**Task description:** Can you rewrite the industrial property sale text, starting at "The Sydney site, at" and ending at "return of $773,000.", with "Blacktown property" changed to "Bessemer Street property"?

An unnamed institutional investor has outlaid $33 million for two industrial facilities in Sydney and Melbourne as demand for industrial investment property outstrips supply in Australia’s leading capital city markets.
The Blacktown and Sunshine North properties were picked up in an off-market deal by the private Melbourne investor, on a blended yield of below six per cent.
The Sydney site, at 46 Bessemer Street, comprises a 10,220sq m building located on a 32,268sq m land parcel.
The Blacktown property is leased to Valspar, with three years remaining of a 12-year term, on a net rental return of $1.255 million a year.
The Melbourne site, at 323-325 St Albans Road, spans just over 10,000sq m of building area on a 4.5 hectare site.
The Sunshine North property is leased to Bluescope with a remaining lease term of 6.3 years at an annual rental return of $773,000.
Dawkins Occhiuto director Chris Jones along with Colliers International’s Gavin Bishop brokered the industrial property deal.

Dataset excerpts

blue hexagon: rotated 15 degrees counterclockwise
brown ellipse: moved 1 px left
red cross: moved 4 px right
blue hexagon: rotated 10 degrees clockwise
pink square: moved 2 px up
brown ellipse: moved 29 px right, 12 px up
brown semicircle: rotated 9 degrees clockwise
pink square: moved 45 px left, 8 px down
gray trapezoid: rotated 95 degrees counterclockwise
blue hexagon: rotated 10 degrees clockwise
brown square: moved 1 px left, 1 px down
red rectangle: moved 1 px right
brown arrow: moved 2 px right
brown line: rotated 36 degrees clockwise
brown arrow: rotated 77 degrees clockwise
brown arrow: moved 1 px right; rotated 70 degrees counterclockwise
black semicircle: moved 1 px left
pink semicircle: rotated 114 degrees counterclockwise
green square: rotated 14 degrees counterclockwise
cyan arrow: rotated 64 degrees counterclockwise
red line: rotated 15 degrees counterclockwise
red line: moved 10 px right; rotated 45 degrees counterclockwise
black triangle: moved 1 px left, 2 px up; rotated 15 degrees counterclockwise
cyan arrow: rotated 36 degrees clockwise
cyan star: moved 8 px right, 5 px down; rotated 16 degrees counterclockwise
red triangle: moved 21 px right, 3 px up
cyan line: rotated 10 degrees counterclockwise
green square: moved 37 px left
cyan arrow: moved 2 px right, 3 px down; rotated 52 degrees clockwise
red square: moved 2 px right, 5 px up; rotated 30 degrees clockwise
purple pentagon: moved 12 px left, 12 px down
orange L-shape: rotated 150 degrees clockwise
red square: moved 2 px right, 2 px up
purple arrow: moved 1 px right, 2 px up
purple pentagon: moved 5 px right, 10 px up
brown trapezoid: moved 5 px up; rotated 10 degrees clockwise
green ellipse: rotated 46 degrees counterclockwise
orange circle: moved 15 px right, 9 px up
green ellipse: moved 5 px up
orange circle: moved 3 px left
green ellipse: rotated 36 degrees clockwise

**Answer box:**
The Sydney site, at 46 Bessemer Street, comprises a 10,220sq m building located on a 32,268sq m land parcel.
The Bessemer Street property is leased to Valspar, with three years remaining of a 12-year term, on a net rental return of $1.255 million a year.
The Melbourne site, at 323-325 St Albans Road, spans just over 10,000sq m of building area on a 4.5 hectare site.
The Sunshine North property is leased to Bluescope with a remaining lease term of 6.3 years at an annual rental return of $773,000.